──────── Document segment ────────
Sweet Potato Pickles

Sweet Potato Pickles

Sweet Potato Pickles

1 orange 4 large sweet potatoes 8 whole allspice berries 3 whole cloves 3 whole star anise 1 tablespoon pink peppercorns 2 Ceylon cinnamon sticks 2 cups cold water 2 1/2 cups rice vinegar 1/2  cup sugar 1 cup brown sugar 1/4 cup kosher salt 1 large red onion, sliced

  1. Using a vegetable peeler, remove exterior peel of the orange, avoiding as much of the pith as possible. Set zest aside.
  2. Cut orange in half and juice it into a small bowl.
  3. Peel sweet potatoes and slice them 1/4-inch thick on a mandolin.
  4. Toast the whole allspice berries, cloves, star anise, peppercorns, and cinnamon over medium heat until fragrant, about 2 minutes.
  5. On a large piece of cheesecloth, place the toasted spices and the orange zest. Tie this into a sachet.
  6. In a small pot, bring the water, vinegar, sugars, salt, and orange juice to a boil.
  7. In a nonreactive container (it will need a lid), combine sweet potatoes and red onion and place sachet on top.
  8. Pour the hot brine over the top of the potatoes, onion, and sachet, and use a couple of plates to submerge the mixture.
  9. Allow the pickled sweet potatoes to sit in the refrigerator for at least 7 days. They are good for up to 6 months, but the sachet should be removed after 10 days.
──────── Record excerpts ────────
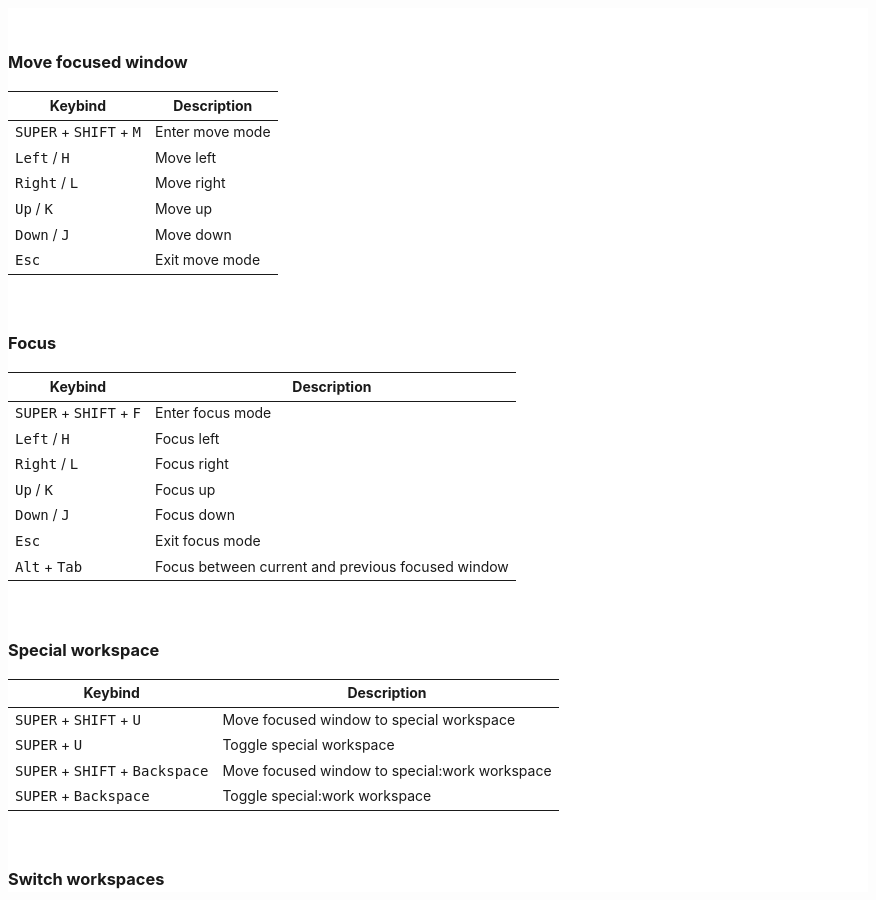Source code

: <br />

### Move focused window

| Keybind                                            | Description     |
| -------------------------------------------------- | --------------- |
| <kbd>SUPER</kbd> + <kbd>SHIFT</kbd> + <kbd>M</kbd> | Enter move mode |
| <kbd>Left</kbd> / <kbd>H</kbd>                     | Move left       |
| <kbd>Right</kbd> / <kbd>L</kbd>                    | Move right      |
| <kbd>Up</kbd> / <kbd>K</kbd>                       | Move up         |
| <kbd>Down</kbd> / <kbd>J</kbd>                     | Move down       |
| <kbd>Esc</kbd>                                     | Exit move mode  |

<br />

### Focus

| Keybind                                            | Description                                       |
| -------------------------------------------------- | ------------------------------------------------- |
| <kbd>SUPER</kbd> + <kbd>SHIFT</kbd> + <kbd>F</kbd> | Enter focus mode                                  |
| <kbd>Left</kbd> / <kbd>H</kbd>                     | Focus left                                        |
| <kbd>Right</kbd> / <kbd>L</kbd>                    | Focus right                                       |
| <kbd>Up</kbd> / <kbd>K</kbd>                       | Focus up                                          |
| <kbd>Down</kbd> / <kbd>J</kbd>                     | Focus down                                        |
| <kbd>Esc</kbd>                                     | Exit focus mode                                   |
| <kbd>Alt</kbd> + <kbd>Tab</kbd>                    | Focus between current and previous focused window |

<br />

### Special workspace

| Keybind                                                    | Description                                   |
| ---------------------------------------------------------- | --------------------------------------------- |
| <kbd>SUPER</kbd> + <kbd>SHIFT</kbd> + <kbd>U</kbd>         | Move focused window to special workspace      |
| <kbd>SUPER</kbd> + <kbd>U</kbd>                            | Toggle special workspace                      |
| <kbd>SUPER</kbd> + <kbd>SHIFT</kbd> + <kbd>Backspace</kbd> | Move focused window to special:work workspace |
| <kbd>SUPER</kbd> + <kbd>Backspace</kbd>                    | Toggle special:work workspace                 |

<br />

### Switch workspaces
────────
──────── Record excerpts ────────
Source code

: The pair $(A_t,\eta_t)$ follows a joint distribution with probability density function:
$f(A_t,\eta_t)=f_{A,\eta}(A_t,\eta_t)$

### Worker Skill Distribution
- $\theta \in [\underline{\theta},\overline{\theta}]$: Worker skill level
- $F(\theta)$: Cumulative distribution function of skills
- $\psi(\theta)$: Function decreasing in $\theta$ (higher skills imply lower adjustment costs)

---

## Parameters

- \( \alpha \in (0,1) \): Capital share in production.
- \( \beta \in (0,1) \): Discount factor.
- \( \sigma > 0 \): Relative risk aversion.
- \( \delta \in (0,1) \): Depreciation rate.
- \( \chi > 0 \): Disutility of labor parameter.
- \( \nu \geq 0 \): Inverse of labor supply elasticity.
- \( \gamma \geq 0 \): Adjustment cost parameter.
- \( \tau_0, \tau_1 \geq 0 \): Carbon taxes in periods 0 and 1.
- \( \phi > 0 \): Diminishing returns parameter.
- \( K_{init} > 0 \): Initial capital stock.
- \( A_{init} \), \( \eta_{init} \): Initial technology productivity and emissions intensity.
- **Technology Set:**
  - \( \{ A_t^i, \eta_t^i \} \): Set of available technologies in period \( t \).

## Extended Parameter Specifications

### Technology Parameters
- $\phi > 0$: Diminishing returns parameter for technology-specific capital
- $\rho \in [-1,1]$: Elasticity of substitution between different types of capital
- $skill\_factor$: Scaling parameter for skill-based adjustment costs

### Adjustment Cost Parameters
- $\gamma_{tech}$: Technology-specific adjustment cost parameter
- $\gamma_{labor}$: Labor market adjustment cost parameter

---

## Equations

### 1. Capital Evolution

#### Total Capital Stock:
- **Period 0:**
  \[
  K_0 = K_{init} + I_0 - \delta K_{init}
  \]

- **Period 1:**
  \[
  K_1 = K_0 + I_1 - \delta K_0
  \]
────────
* [Parts of the exercise]:
a - From the sweet potato pickles recipe, print the passage starting at "1. Using a vegetable" and ending at "about 2 minutes.".
b - According to the sweet potato pickles recipe, after how many days should the sachet be removed?
c - Summarize the sweet potato pickles recipe in two sentences.

* [Answers for each item]:
a -
1. Using a vegetable peeler, remove exterior peel of the orange, avoiding as much of the pith as possible. Set zest aside.
  2. Cut orange in half and juice it into a small bowl.
  3. Peel sweet potatoes and slice them 1/4-inch thick on a mandolin.
  4. Toast the whole allspice berries, cloves, star anise, peppercorns, and cinnamon over medium heat until fragrant, about 2 minutes.

b - After 10 days.

c - Sliced sweet potatoes and red onion go into a nonreactive container with a cheesecloth sachet of toasted whole spices and orange zest, and a boiled brine of water, rice vinegar, sugars, salt, and orange juice is poured over them. The mixture is kept submerged and refrigerated for at least 7 days, lasts up to 6 months, and the sachet is removed after 10 days.